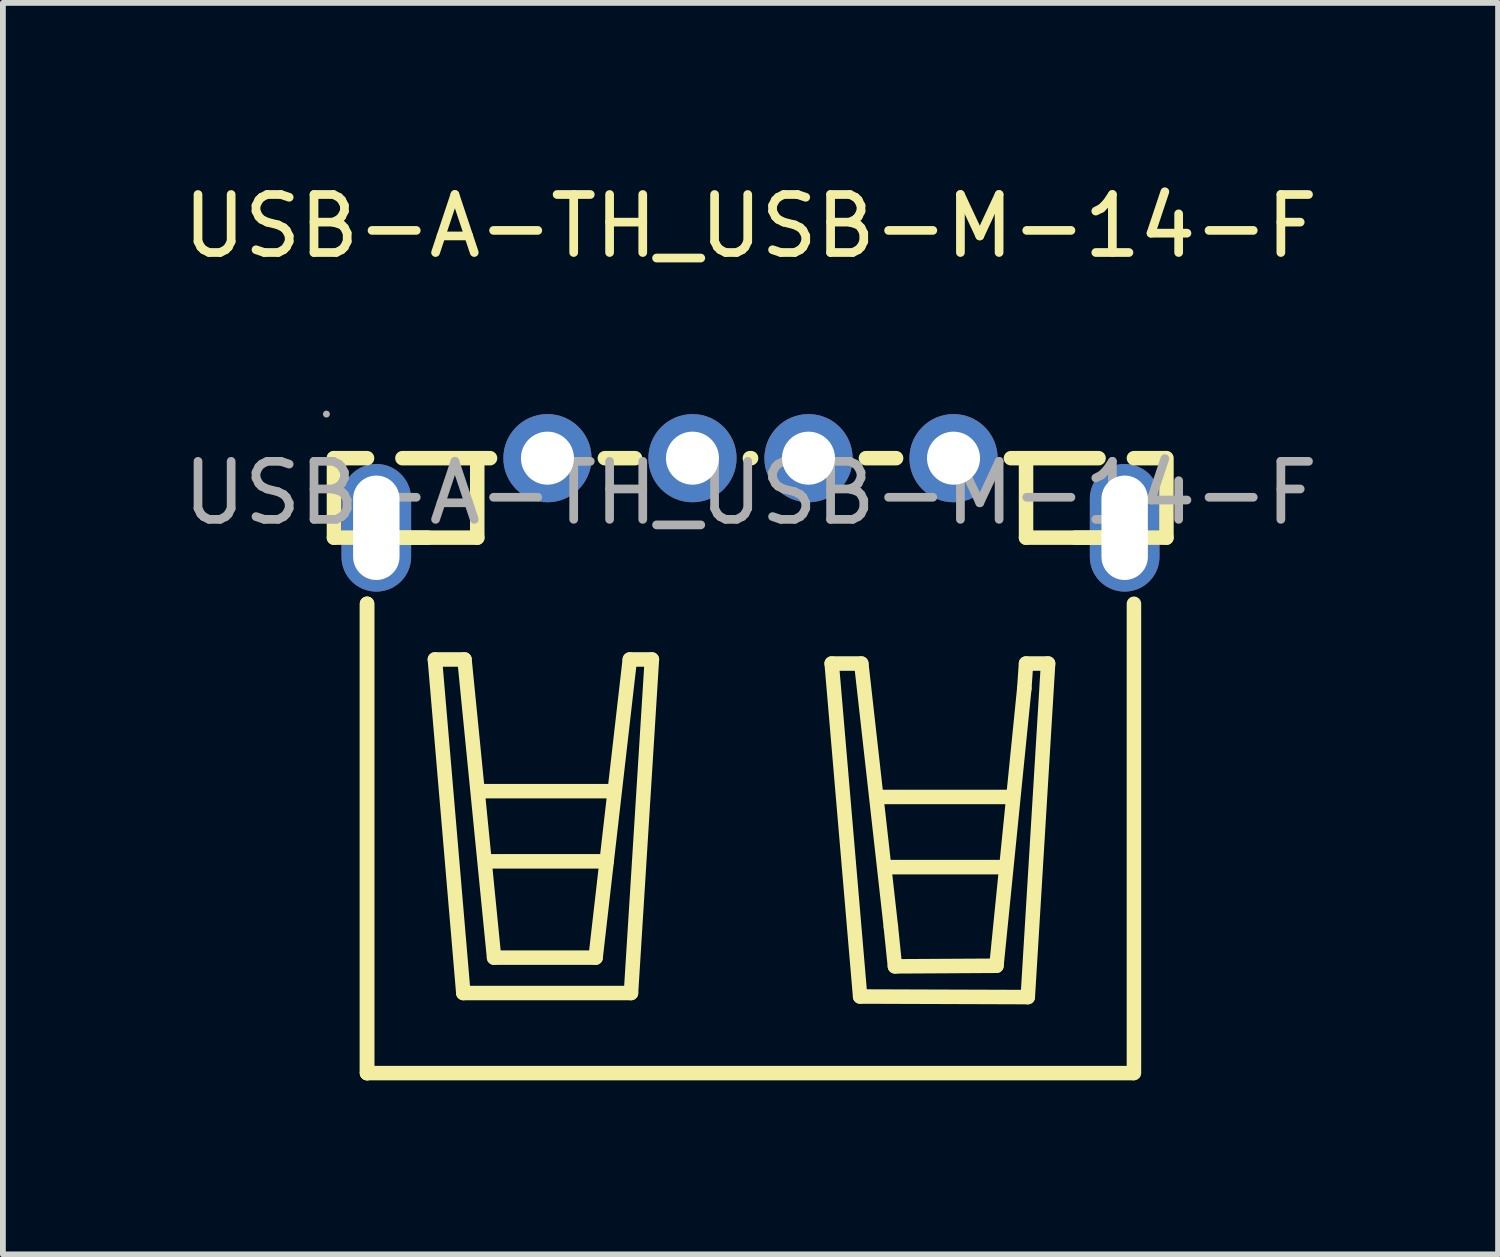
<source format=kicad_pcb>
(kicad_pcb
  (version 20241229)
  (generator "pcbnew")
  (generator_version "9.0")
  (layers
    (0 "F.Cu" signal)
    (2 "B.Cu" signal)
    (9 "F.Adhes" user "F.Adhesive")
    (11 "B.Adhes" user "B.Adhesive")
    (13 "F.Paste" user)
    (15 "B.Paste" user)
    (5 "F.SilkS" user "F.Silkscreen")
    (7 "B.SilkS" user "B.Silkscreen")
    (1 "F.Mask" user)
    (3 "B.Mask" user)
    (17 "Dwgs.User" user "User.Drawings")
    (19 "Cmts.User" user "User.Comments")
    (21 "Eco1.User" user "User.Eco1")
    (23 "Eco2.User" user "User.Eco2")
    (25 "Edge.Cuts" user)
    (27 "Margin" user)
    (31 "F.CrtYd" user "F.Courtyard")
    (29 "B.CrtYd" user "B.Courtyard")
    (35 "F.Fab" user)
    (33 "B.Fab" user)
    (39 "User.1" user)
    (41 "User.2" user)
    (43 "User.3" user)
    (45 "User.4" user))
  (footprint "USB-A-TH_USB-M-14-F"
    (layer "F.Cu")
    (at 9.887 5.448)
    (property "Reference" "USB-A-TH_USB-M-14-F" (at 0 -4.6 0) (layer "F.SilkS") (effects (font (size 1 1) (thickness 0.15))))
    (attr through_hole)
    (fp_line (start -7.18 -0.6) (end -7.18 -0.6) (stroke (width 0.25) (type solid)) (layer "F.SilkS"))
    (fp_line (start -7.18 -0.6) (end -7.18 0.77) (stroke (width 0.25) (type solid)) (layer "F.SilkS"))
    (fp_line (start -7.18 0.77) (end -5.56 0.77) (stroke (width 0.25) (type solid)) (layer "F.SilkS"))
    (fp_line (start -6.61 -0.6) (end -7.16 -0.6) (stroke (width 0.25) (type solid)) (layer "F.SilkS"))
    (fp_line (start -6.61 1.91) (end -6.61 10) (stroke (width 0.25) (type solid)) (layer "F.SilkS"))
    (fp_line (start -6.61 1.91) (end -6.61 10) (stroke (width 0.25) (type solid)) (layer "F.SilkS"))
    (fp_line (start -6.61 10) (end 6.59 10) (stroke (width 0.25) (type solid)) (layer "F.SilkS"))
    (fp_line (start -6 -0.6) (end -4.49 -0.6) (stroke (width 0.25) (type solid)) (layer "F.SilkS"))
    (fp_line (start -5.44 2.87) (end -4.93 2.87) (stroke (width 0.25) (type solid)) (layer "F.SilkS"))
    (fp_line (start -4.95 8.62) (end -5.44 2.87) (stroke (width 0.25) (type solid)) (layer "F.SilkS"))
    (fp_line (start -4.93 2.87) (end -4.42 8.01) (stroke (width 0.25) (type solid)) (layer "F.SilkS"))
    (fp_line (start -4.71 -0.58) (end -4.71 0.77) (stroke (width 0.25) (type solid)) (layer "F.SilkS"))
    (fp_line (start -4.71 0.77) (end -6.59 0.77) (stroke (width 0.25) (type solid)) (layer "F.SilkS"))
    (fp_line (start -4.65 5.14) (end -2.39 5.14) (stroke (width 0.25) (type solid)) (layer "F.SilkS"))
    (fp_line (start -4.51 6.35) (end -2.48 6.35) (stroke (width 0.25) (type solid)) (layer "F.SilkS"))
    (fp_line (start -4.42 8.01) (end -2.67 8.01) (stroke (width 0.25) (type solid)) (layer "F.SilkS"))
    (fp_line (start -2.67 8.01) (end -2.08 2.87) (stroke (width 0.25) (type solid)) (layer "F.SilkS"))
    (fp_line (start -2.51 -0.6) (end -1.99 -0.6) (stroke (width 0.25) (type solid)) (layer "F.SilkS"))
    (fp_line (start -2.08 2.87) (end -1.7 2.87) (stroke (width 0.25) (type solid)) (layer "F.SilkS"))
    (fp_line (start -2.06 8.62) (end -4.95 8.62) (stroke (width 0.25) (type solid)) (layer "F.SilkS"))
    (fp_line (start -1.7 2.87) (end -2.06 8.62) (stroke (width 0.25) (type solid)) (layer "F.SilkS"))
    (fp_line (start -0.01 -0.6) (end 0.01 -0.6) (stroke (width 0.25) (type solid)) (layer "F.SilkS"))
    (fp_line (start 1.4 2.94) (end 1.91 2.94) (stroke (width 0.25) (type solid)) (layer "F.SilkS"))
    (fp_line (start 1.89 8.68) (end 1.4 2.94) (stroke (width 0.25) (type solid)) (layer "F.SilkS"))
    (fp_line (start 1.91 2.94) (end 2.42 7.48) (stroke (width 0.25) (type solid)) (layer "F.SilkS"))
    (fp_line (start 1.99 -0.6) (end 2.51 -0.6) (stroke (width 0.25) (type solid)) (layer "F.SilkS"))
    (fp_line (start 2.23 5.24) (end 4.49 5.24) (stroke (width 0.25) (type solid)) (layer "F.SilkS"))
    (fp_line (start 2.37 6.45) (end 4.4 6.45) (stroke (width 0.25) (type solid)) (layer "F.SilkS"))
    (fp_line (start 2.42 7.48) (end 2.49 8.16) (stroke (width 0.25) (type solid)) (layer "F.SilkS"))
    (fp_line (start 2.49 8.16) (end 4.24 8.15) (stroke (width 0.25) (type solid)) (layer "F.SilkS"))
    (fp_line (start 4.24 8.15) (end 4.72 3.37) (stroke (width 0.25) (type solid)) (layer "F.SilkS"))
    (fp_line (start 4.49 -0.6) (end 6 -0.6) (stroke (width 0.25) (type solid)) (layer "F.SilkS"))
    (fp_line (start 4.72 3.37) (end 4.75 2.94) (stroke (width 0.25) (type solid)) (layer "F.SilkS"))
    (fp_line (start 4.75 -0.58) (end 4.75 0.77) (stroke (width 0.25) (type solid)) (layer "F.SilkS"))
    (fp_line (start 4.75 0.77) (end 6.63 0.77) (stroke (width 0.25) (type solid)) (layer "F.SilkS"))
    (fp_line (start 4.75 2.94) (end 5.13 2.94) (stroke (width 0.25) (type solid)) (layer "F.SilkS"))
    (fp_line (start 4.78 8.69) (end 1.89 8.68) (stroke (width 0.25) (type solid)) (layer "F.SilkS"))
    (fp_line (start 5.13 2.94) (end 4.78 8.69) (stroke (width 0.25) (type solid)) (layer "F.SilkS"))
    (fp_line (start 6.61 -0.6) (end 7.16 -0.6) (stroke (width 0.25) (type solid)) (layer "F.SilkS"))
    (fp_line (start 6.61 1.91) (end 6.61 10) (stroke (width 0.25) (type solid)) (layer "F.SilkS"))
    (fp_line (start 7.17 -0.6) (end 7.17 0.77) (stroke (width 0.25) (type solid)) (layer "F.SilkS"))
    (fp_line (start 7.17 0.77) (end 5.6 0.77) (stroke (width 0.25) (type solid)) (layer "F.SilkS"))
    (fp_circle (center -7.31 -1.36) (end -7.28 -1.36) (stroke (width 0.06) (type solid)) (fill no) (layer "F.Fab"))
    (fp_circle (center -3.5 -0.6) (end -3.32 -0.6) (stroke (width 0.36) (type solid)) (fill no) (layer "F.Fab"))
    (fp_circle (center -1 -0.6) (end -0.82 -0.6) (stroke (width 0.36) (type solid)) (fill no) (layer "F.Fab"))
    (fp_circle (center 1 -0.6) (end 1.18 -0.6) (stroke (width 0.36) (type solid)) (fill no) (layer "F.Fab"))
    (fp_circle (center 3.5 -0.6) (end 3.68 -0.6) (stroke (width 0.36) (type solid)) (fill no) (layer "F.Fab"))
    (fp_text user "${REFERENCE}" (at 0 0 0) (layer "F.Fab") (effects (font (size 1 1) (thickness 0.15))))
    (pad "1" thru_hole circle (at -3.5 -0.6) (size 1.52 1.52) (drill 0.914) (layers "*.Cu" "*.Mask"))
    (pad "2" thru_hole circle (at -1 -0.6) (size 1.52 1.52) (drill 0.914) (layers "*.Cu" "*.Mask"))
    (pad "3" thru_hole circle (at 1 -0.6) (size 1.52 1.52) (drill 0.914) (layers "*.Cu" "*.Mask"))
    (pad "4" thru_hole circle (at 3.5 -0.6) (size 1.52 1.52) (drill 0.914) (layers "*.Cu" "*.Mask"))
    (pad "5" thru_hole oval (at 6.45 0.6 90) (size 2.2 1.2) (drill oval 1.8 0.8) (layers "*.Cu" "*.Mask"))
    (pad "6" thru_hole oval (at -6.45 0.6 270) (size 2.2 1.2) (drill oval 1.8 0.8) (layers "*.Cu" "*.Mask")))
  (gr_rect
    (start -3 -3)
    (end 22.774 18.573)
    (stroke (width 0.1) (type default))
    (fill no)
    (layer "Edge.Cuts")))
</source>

◆ **Your instructions**
In the entries above, find each line with "Courtyard" and copy it.

◆ **Written solution**
    (31 "F.CrtYd" user "F.Courtyard")
    (29 "B.CrtYd" user "B.Courtyard")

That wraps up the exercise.